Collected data

---

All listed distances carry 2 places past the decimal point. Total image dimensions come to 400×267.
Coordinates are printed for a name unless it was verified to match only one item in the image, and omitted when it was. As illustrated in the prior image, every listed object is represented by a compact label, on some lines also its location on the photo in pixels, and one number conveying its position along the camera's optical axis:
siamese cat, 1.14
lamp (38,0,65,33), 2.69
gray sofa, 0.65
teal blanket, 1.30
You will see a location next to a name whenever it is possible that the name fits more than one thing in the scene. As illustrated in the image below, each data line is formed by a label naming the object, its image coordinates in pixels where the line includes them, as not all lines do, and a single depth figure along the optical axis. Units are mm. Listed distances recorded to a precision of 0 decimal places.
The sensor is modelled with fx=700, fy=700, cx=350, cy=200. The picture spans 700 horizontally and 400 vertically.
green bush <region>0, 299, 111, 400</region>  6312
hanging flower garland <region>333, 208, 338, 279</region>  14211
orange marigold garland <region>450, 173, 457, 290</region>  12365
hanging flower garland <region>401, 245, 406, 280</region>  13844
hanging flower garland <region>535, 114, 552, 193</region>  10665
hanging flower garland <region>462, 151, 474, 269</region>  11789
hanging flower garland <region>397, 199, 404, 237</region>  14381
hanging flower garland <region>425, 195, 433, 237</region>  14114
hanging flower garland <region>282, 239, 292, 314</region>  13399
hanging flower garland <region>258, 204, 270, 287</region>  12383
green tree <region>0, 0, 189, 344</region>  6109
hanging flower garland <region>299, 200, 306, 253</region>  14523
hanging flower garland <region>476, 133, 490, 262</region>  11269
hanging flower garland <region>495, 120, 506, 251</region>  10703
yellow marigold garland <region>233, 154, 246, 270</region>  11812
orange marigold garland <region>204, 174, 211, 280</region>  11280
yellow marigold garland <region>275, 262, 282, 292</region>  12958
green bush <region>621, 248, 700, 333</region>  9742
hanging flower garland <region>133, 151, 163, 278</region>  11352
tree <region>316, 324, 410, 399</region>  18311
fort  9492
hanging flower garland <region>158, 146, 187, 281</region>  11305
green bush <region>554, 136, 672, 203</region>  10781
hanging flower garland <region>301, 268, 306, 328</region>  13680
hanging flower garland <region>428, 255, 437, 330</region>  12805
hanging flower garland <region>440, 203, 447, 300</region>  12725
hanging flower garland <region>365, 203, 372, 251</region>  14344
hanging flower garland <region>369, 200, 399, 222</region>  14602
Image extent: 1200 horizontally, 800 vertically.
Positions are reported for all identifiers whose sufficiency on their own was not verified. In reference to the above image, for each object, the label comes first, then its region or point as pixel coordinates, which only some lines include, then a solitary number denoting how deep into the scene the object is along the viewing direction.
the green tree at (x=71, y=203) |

---

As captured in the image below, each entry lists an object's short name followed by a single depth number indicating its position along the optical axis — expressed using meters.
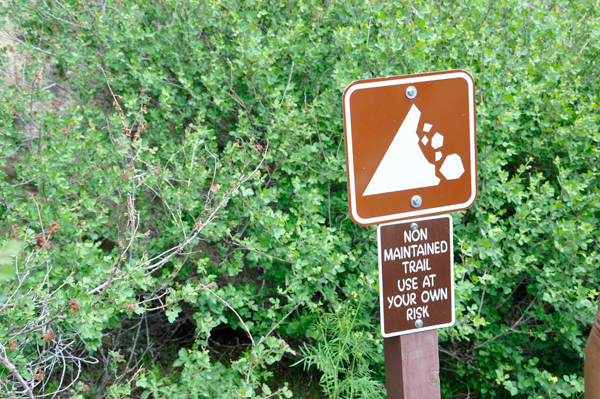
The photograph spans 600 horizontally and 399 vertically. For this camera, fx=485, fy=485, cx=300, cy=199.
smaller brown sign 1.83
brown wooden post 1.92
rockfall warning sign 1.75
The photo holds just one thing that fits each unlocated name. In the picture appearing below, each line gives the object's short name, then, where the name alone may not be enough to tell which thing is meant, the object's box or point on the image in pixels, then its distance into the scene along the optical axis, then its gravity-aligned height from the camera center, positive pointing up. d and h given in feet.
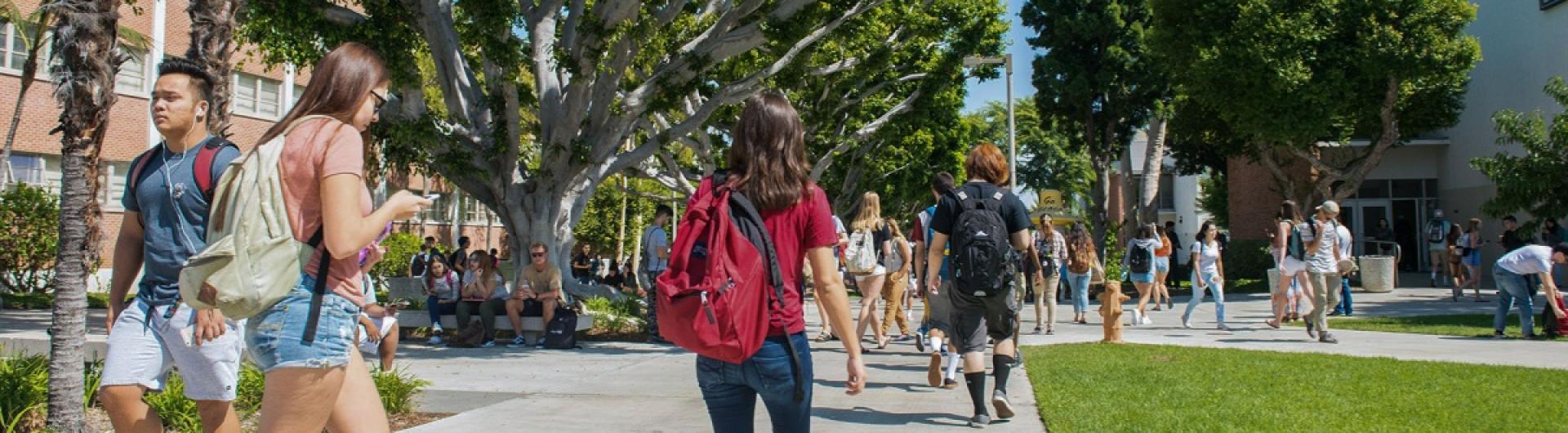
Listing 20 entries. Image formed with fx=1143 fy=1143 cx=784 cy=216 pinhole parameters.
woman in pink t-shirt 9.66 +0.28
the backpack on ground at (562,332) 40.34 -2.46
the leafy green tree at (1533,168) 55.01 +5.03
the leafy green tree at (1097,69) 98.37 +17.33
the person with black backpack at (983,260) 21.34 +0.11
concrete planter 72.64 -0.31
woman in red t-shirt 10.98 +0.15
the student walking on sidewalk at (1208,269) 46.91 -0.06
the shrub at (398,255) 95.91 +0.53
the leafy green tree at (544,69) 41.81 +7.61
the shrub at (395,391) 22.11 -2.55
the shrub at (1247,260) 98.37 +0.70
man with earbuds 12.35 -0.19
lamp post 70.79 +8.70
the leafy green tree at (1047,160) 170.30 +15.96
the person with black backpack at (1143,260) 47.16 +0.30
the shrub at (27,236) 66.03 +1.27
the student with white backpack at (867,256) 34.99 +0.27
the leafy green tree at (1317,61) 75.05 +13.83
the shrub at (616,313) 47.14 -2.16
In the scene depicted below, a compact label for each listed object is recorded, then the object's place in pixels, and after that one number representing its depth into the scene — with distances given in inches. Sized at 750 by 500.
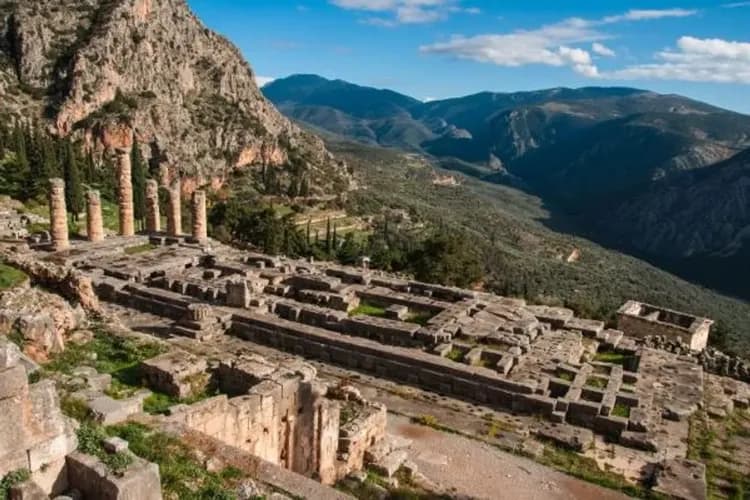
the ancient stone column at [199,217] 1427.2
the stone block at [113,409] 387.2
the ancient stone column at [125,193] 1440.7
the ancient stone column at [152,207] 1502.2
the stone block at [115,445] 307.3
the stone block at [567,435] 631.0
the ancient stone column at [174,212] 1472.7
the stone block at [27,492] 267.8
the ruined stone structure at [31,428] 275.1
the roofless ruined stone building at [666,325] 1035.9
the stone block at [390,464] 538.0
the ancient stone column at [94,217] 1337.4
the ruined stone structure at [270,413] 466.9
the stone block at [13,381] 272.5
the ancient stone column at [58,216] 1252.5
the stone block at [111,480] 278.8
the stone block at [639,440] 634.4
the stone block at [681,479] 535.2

---

_Required action_: The entries above hold the needed span. Transcribe exactly the lines from the one with "the leafy green tree at (1097,69)" to the one with "In the scene depicted", both included.

_Exercise solution_:
the leafy green tree at (1097,69) 98.37 +17.33
the person with black backpack at (983,260) 21.34 +0.11
concrete planter 72.64 -0.31
woman in red t-shirt 10.98 +0.15
the student walking on sidewalk at (1208,269) 46.91 -0.06
the shrub at (398,255) 95.91 +0.53
the leafy green tree at (544,69) 41.81 +7.61
the shrub at (395,391) 22.11 -2.55
the shrub at (1247,260) 98.37 +0.70
man with earbuds 12.35 -0.19
lamp post 70.79 +8.70
the leafy green tree at (1047,160) 170.30 +15.96
the person with black backpack at (1143,260) 47.16 +0.30
the shrub at (27,236) 66.03 +1.27
the student with white backpack at (867,256) 34.99 +0.27
the leafy green tree at (1317,61) 75.05 +13.83
the shrub at (616,313) 47.14 -2.16
In the scene depicted below, a compact label for each listed object is recorded, then the object's place in pixels, and after that one number representing its depth into the scene — with distances given in inches. Sized at 750 by 500.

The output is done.